La creencia de que los difuntos regresan a visitar a los vivos durante el Día de los Muertos es considerada patrimonio cultural inmaterial de México, con prácticas que varían dependiendo en la región donde se vive: “Iba al panteón, comíamos todos y mi abuela le ponía flores a su mamá y a su hija”.
Acá en el norte, en su nueva escuela, que integra la educación académica con las artes escénicas, a Natalia le espera una experiencia distinta para Halloween: “La escuela va a hacer una convivencia en la tarde, vestidos así de disfraces, y vamos a convivir todos y no sé qué más. Mi mamá es la que sabe eso”.
Y Natalia ya tiene preparado su primer disfraz de Halloween: “Es de Jack Sparrow, de Piratas del Caribe”.
Aquí en el norte la tradición extranjera es el Día de Muertos, pero el debate sigue siendo el mismo.

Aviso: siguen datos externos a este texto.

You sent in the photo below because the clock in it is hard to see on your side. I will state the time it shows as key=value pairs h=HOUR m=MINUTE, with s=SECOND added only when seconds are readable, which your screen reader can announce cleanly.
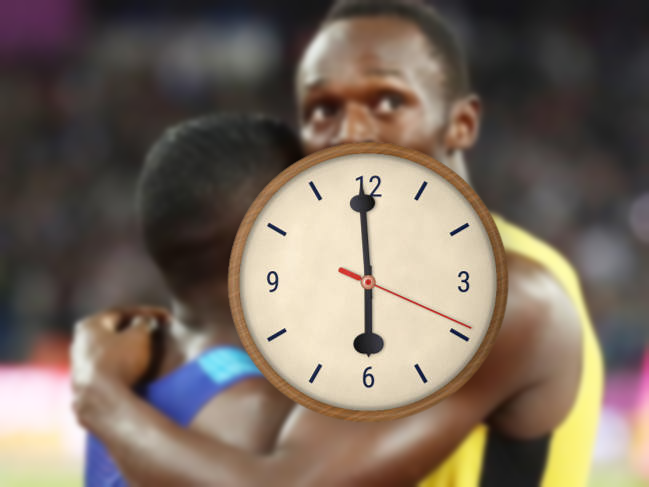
h=5 m=59 s=19
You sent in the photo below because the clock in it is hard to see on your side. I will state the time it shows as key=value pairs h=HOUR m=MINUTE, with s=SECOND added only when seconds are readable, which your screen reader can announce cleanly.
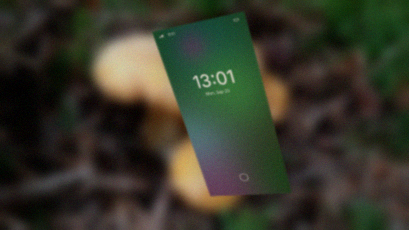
h=13 m=1
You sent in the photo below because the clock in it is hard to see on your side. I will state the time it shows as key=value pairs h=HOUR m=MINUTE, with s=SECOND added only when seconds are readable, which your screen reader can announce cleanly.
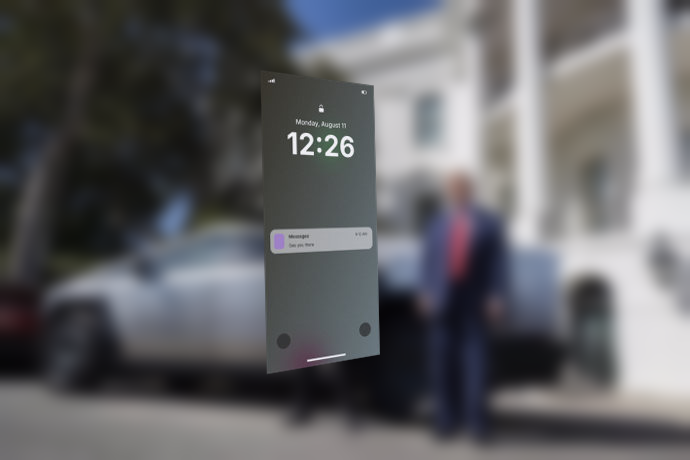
h=12 m=26
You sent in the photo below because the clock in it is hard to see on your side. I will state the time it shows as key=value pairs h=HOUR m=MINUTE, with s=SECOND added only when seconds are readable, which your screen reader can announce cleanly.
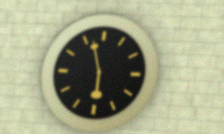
h=5 m=57
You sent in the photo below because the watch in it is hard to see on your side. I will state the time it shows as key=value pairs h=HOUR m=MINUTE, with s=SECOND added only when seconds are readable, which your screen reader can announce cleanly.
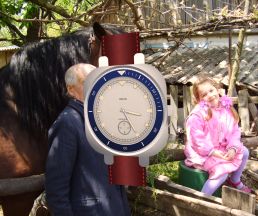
h=3 m=25
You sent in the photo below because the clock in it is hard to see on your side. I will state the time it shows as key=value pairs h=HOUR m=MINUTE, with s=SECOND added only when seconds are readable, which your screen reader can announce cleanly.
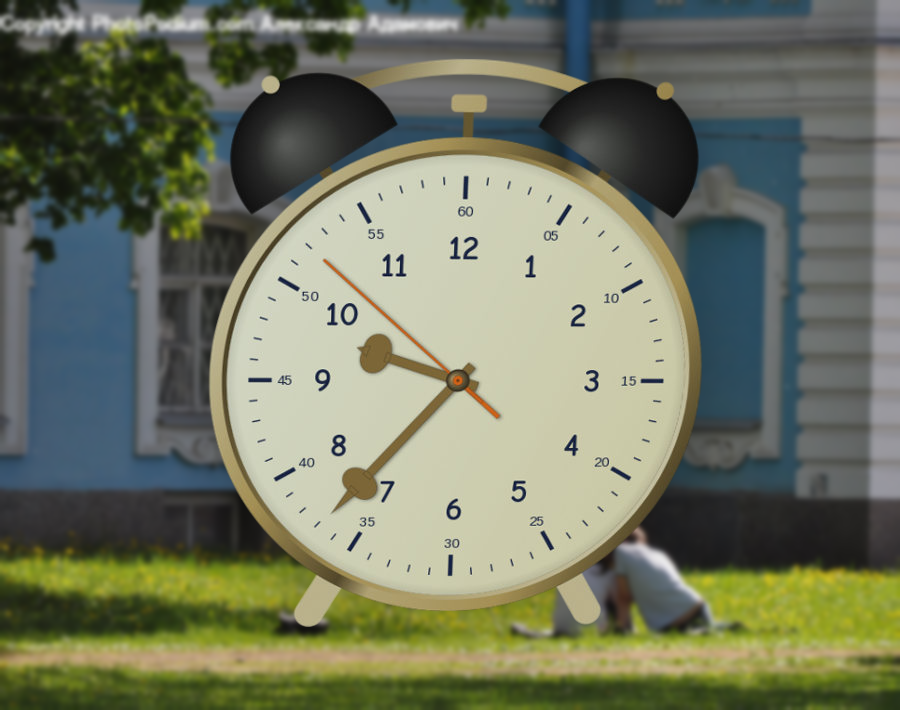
h=9 m=36 s=52
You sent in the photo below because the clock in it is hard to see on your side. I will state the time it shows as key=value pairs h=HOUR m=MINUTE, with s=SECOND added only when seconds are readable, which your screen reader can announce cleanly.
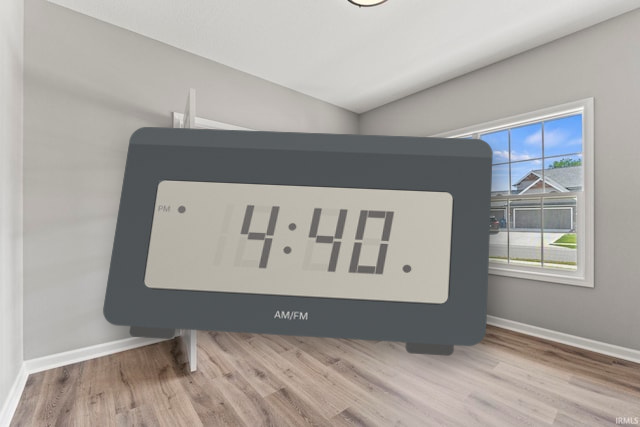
h=4 m=40
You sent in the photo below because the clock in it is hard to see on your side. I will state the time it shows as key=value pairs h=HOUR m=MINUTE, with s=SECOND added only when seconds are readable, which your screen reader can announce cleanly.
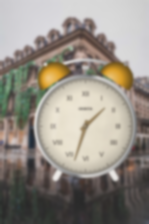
h=1 m=33
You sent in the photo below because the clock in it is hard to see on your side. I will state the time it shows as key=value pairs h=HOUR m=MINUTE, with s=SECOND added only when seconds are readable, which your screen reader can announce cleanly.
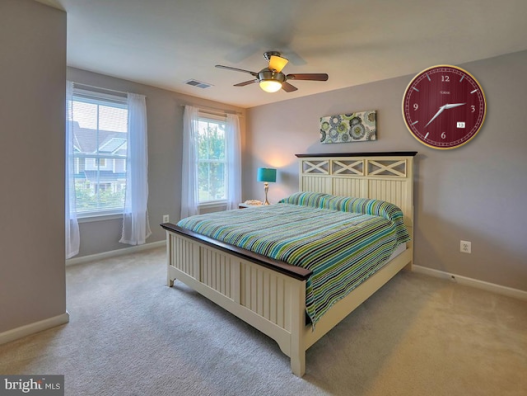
h=2 m=37
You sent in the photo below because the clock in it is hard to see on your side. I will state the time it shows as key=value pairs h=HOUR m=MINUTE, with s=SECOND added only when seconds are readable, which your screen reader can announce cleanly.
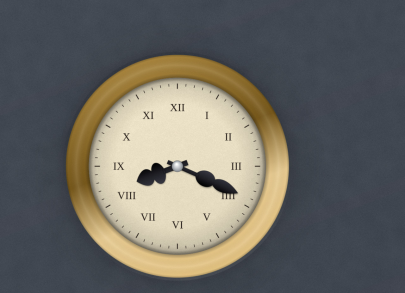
h=8 m=19
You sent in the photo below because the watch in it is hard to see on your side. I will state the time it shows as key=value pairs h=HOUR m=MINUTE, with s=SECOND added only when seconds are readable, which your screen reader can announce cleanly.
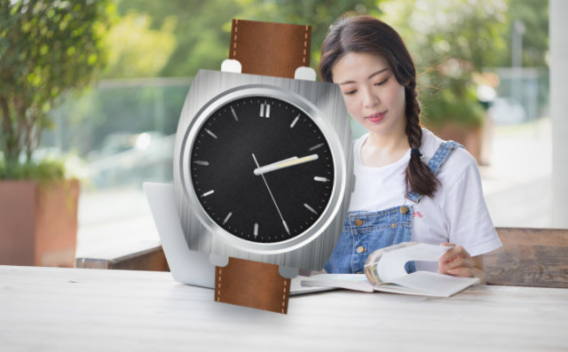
h=2 m=11 s=25
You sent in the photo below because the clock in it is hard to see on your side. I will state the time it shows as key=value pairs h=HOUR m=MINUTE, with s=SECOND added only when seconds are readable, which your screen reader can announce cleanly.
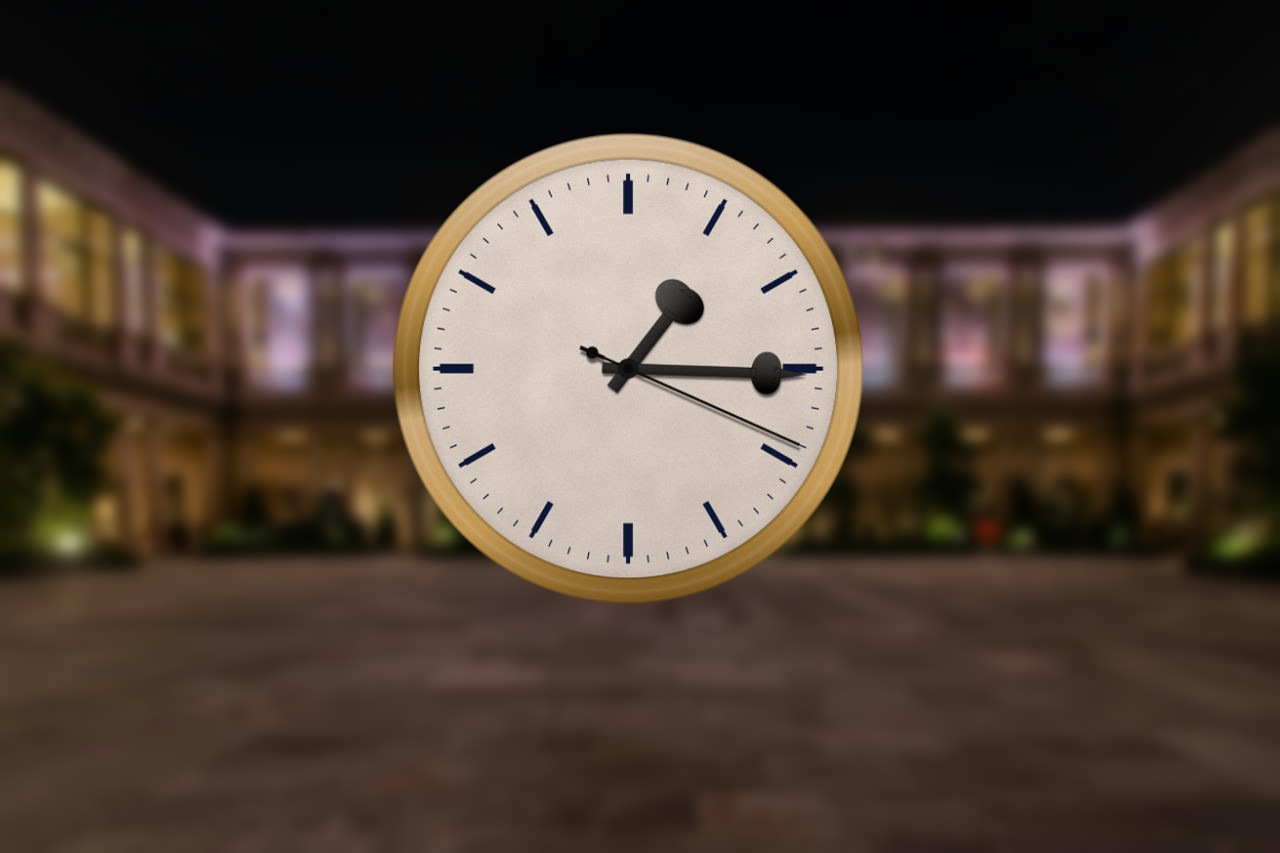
h=1 m=15 s=19
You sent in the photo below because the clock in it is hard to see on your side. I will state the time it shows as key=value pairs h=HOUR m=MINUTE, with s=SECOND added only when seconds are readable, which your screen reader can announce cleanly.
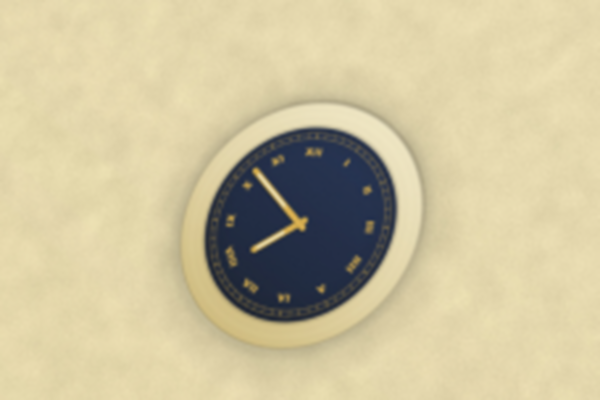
h=7 m=52
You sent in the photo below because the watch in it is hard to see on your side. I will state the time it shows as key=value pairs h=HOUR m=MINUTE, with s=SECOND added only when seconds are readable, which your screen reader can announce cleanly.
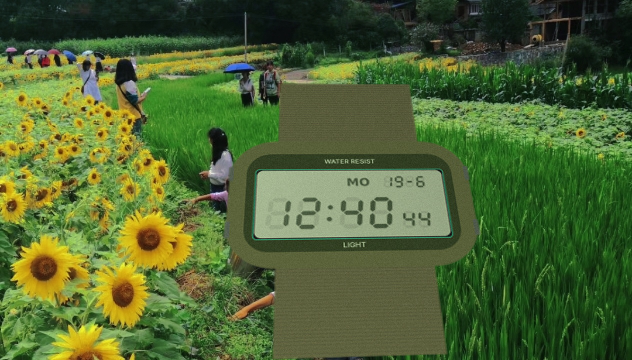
h=12 m=40 s=44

Para su madre Viridiana es fundamental compartir tradiciones, adaptarse y enriquecerse con nuevas influencias: “Pues yo creo que ella se va a divertir, que le va a gustar mucho, pero sí es la primera vez que va a ir a pedir en Halloween y aquí hay muchas partes donde decoran muy bonito, donde les dan un montón de dulces y ella tiene ganas de ver eso porque dice que como en las películas, como se ve en las películas, que ella quiere esa experiencia y espero que sí la tenga”.
Natalia ya tiene formadas sus expectativas y no las comparte: “A las casas embrujadas voy a ir, mi mamá me dice que me va a llevar a una casa de 13 pisos embrujada y dice que si me llevo al maizal que yo sola voy a entrar porque no se quiere arriesgar a que la persigan con una motosierra”.
Para Viridiana Acosta, Halloween y el Día de Muertos coexisten en la cultura estadounidense; sin embargo, cree que replicar el Día de Muertos en Estados Unidos sería muy difícil ya que esta celebración va más allá de los adornos y las vestimentas. “Y por ejemplo allá la gente no es que se ande vistiendo de catrinas, de ir al panteón, es limpiarles, es llevarles su comida, pasar el día con los difuntos. A lo mejor aquí los latinos se reunirán o harán algo en especial, pero realmente no tengo expectativas de que vaya a haber alguna celebración del Día de Muertos como es allá”.
Para Dayel Guzmán, artista y promotora cultural, el intercambio es un proceso bidireccional, debemos abrirnos a la diversidad de expresiones culturales: “Sí, yo digo que sí y estoy a favor de ambas, como unión a la familia. Cuando llegué aquí a los Estados Unidos se habla de un Halloween, allá en México lo vivimos como pedir calaverita, igual con una bolsita, una calavera pidiendo en las casas Halloween. Claro que lo voy a adquirir porque estoy en un país que me ha abierto puertas, que me da la oportunidad de promover mi cultura. Claro que voy a seguir celebrando Halloween y claro que voy a seguir celebrando pues lo que es el Día de Muertos”.